The bill is co-sponsored by Reps. Shelley Moore Capito (R-W.Va.), Nick Rahall (D-W.Va.), Bill Johnson (R-Ohio) and Bob Gibbs (R-Ohio).
McKinley is a freshman congressman who won a seat held by Democrats for more than 40 years, Greenwire said.
Democratic U.S. senator Joe Manchin, a former West Virginia governor whose administration sued the EPA last year over its more stringent regulation of mountaintop removal coal mining, called the ruling “fundamentally wrong’’ and “a shocking display of overreach.’’
Joan Mulhern, an attorney with environmental lawyers Earthjustice, told Greenwire that the bill would probably fail to reverse the EPA’s permit revocation, because courts generally disapprove of retroactive laws.

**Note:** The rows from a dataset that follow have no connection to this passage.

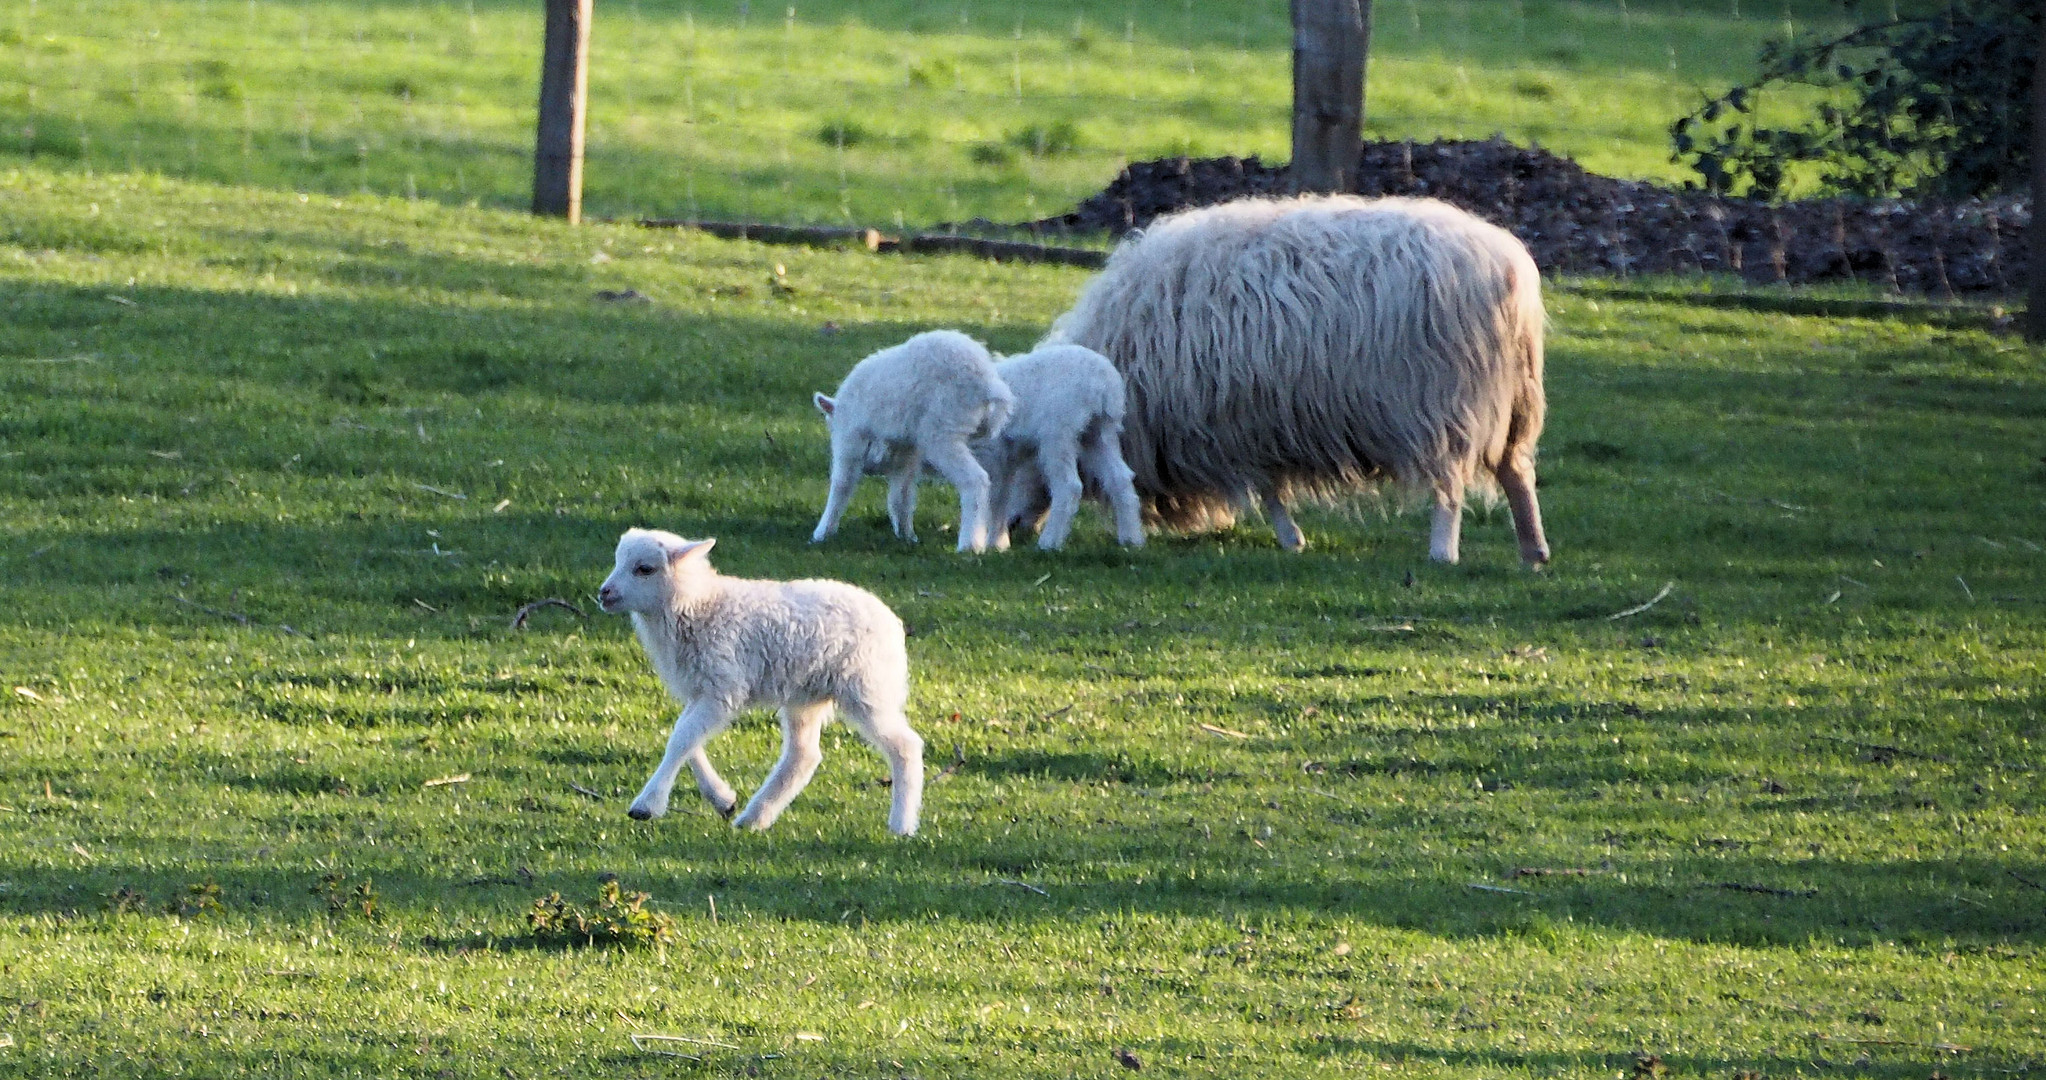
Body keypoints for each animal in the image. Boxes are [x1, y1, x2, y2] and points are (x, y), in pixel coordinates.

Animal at [597, 523, 924, 834]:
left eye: (644, 569)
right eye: (617, 560)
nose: (604, 593)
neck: (699, 605)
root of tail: (891, 620)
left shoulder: (723, 686)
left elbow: (681, 739)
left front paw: (646, 805)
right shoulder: (702, 688)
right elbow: (687, 740)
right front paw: (723, 799)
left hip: (867, 686)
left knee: (905, 746)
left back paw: (901, 824)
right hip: (805, 694)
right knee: (803, 756)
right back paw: (755, 817)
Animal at [806, 329, 1014, 552]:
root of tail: (988, 383)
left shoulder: (850, 440)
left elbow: (841, 485)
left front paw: (821, 533)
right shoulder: (906, 455)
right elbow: (901, 496)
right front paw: (906, 535)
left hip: (942, 429)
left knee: (975, 480)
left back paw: (969, 544)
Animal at [977, 343, 1153, 548]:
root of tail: (1104, 383)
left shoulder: (992, 454)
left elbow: (992, 498)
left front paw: (991, 543)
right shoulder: (1003, 459)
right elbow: (999, 499)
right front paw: (997, 542)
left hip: (1059, 432)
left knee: (1069, 486)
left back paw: (1050, 541)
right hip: (1099, 433)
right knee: (1120, 479)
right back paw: (1131, 538)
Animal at [1039, 196, 1546, 564]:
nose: (1024, 535)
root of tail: (1509, 268)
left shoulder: (1238, 425)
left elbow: (1268, 492)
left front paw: (1289, 537)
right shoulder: (1259, 422)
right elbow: (1270, 489)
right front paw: (1293, 539)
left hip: (1444, 404)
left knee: (1450, 487)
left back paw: (1443, 551)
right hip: (1515, 404)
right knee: (1517, 473)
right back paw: (1534, 551)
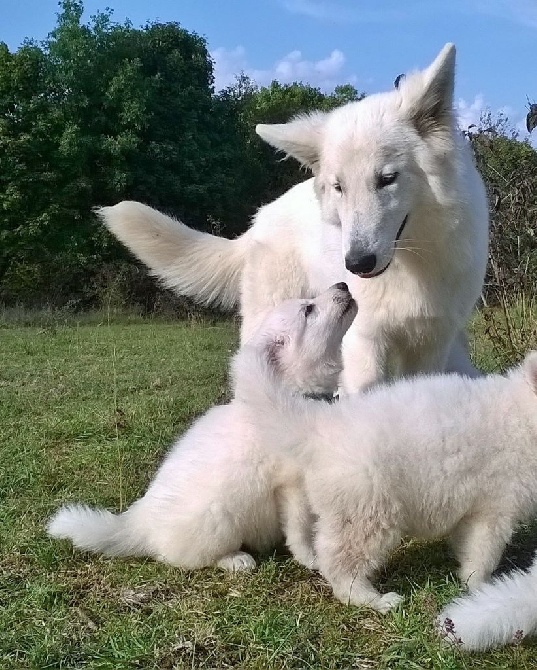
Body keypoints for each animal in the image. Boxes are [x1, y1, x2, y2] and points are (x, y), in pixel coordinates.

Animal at [47, 284, 356, 572]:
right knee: (189, 557)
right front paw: (312, 558)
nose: (342, 284)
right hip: (218, 519)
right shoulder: (291, 487)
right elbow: (300, 529)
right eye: (308, 310)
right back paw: (237, 560)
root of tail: (136, 525)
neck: (294, 394)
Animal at [98, 43, 488, 394]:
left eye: (387, 179)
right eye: (339, 187)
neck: (411, 265)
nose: (356, 264)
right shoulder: (364, 342)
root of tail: (258, 221)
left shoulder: (432, 344)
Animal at [232, 346, 536, 616]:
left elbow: (467, 546)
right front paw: (483, 588)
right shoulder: (495, 511)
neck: (522, 417)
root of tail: (323, 427)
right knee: (343, 564)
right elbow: (483, 555)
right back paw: (373, 600)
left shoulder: (475, 512)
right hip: (370, 514)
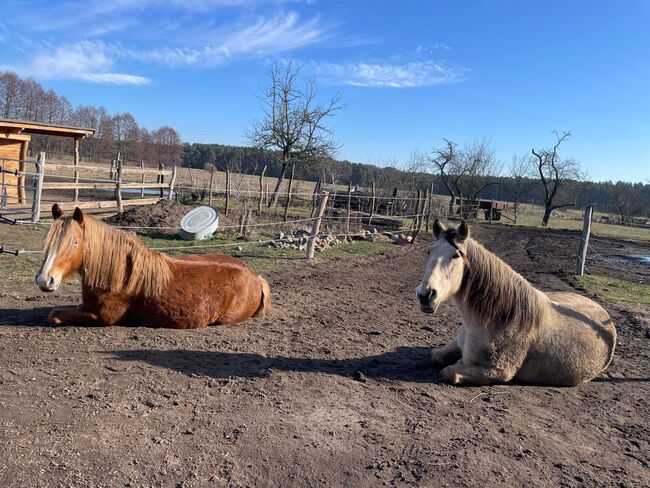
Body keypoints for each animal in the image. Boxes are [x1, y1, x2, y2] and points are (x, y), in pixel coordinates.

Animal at [36, 204, 268, 330]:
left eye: (74, 242)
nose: (44, 280)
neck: (120, 275)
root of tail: (256, 278)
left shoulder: (100, 317)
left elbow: (53, 314)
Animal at [412, 220, 616, 386]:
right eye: (430, 251)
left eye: (455, 255)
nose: (425, 294)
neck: (494, 318)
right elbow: (435, 356)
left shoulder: (498, 372)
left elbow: (449, 372)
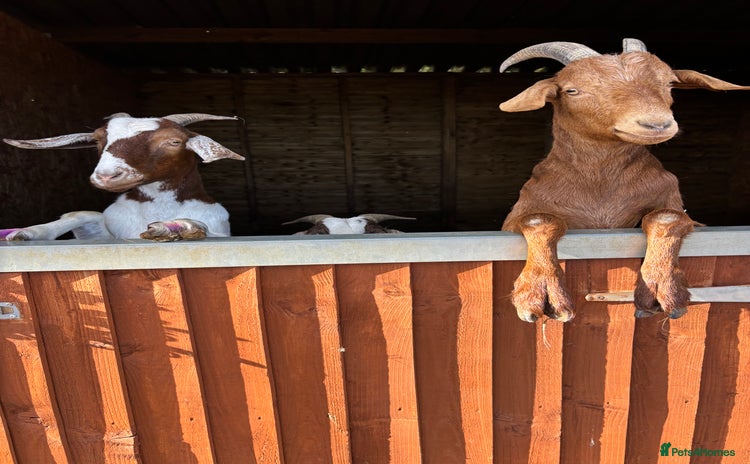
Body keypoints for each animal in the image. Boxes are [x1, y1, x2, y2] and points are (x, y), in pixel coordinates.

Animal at [1, 113, 244, 241]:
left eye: (174, 141)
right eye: (98, 140)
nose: (107, 176)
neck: (159, 206)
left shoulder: (221, 231)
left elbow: (203, 228)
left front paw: (173, 227)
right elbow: (82, 214)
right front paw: (25, 232)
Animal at [498, 38, 749, 322]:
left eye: (669, 83)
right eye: (572, 90)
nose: (656, 124)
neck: (600, 188)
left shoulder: (675, 203)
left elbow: (666, 217)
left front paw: (662, 288)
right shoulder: (519, 214)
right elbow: (539, 219)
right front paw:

“The Spruce permit is gone. It has been vetoed. It is a final action,” Mulhern said. “That’s not to say they couldn’t reapply sometime in the future, but the permit that has been issued has been legally revoked by EPA, and it’s gone. And I don’t believe it’s in Congress’ power to retroactively revive a permit that no longer exists.”
Mulhern said the EPA has also received thousands of public comments in favour of stopping the mine.
But the mine’s owner, Arch Coal, is likely to amend its court filing to try to overturn the EPA’s decision.